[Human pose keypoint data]
========================================

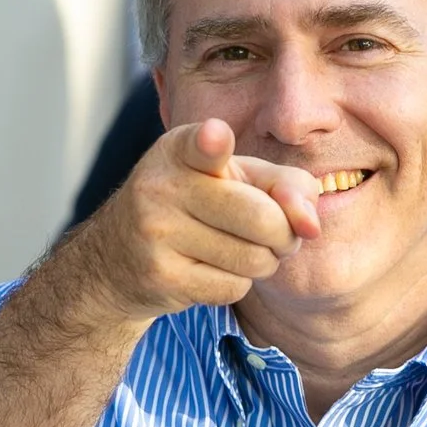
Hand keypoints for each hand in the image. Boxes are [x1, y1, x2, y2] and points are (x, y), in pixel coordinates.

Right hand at [72, 120, 321, 322]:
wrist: (115, 260)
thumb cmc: (192, 207)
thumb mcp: (233, 178)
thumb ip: (284, 185)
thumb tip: (311, 226)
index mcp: (179, 150)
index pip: (201, 145)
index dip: (213, 143)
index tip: (216, 138)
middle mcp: (162, 187)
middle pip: (261, 218)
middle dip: (283, 234)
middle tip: (273, 234)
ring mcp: (157, 234)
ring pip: (253, 258)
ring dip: (262, 261)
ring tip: (237, 249)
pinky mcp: (162, 276)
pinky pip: (233, 287)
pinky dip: (236, 283)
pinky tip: (212, 270)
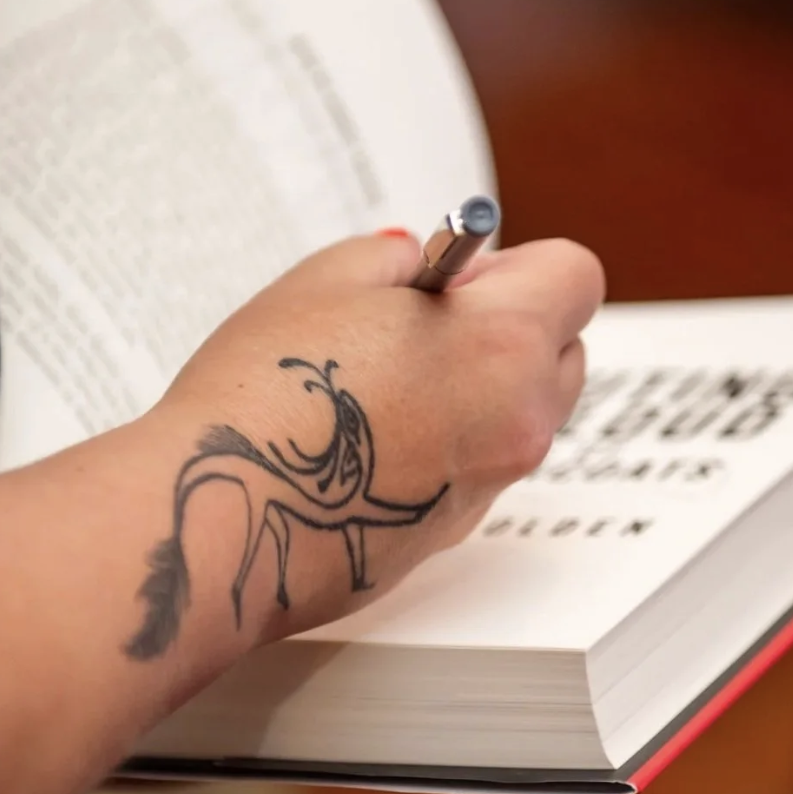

========================================

- **Work item**: If a line in the records above holds the string "hand", copy it out.

- **Exercise output**:
Hand keypoints for each hand in the image. Boxes are [x1, y1, x2, y2] and points are (x, y), in pixel coordinates.
Right hand at [72, 120, 321, 322]:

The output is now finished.